* _TEXT_:
╭──
In-Q-Tel, the venture capital arm of the CIA

, has invested significantly in knowledge management technology. What drives In-Q-Tel and just what does it expect from its investments? KMWorld's Editor in Chief Hugh McKellar interviews In-Q-Tel's Greg Pepus, senior director of federal and intelligence community strategy. Pepus describes his technical role as helping identify promising technology companies and products, helping provide the intelligence community with a vision of how it might deploy those technologies to face business challenges, and then helping in the investment and project management activities related to those investments. We also asked him to discuss some of the companies in which the organization has invested. More information about In-Q-Tel's history and investments can be found at its Web site.

Q. KMWorld: First, In-Q-Tel's name. I get the "In" and the "Tel" parts, but what's with the "Q?"

A. Pepus: The Q is just the play on the character Q who provides all of the cool gadgets in the James Bond movies. [The Wall St. Journal did describe In-Q-Tel "as outside the box as government gets."]

Q. KMWorld: Tell us a little about In-Q-Tel's strategy. Your investments are not necessarily purely software licensing but also research and development support. Correct?

A. Pepus: Typically, when we identify a company, we enter into a venture-type relationship with them, which means there is an investment component. [We want to contribute to a] commercially viable activity that's beneficial to the company and adds some things that In-Q-Tel would like to see in the product. And it's a way for us to work more closely with the company to help guide its whole product strategy. We [generally] deal with companies that are at either Version 1.0 or their technology is so compelling at the alpha and beta stage that we take the risk to invest in them because it is so promising. If [a company] survives that early stage, it can hold great, great promise.

Typically, the deal may involve a limited number of licenses, or it may compose more than that. It really depends on the situation. The company may be in the very early stage of the product, and we can't make use of it yet. Or it may be that we are going with a company that has a relatively mature product, and we can take it and run with it right away. I want to make clear that we are not really doing R & D. There's none of that going on or [the kind of work] done by university or national labs. We are really much, much later on [in the developmental stage].
╰──
* _PARTS OF THE EXERCISE_:
1: According to the interview, what does the "Q" in In-Q-Tel refer to?
2: Write out the stretch of the interview from "A. Pepus: The" through "development support. Correct?" again, swapping "gadgets" for "devices".

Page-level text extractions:
╭──
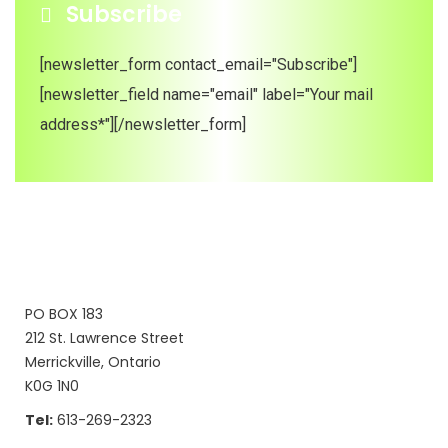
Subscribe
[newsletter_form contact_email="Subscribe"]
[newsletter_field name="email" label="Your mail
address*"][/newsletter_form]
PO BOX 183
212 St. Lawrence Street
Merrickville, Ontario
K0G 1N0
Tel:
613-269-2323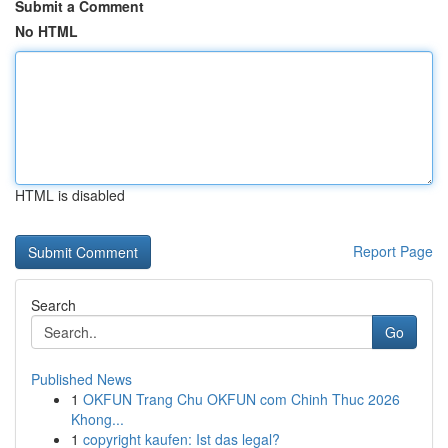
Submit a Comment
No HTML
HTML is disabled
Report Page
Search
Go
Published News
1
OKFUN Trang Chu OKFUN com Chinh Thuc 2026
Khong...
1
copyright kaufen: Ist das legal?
╰──
╭──
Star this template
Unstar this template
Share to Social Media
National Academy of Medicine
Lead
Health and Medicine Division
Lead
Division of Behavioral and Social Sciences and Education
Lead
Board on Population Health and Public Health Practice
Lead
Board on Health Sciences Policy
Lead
╰──
* _RESULTS FOR EACH TASK_:
1: It plays on the character Q, who provides all of the cool gadgets in the James Bond movies.

2:
A. Pepus: The Q is just the play on the character Q who provides all of the cool devices in the James Bond movies. [The Wall St. Journal did describe In-Q-Tel "as outside the box as government gets."]

Q. KMWorld: Tell us a little about In-Q-Tel's strategy. Your investments are not necessarily purely software licensing but also research and development support. Correct?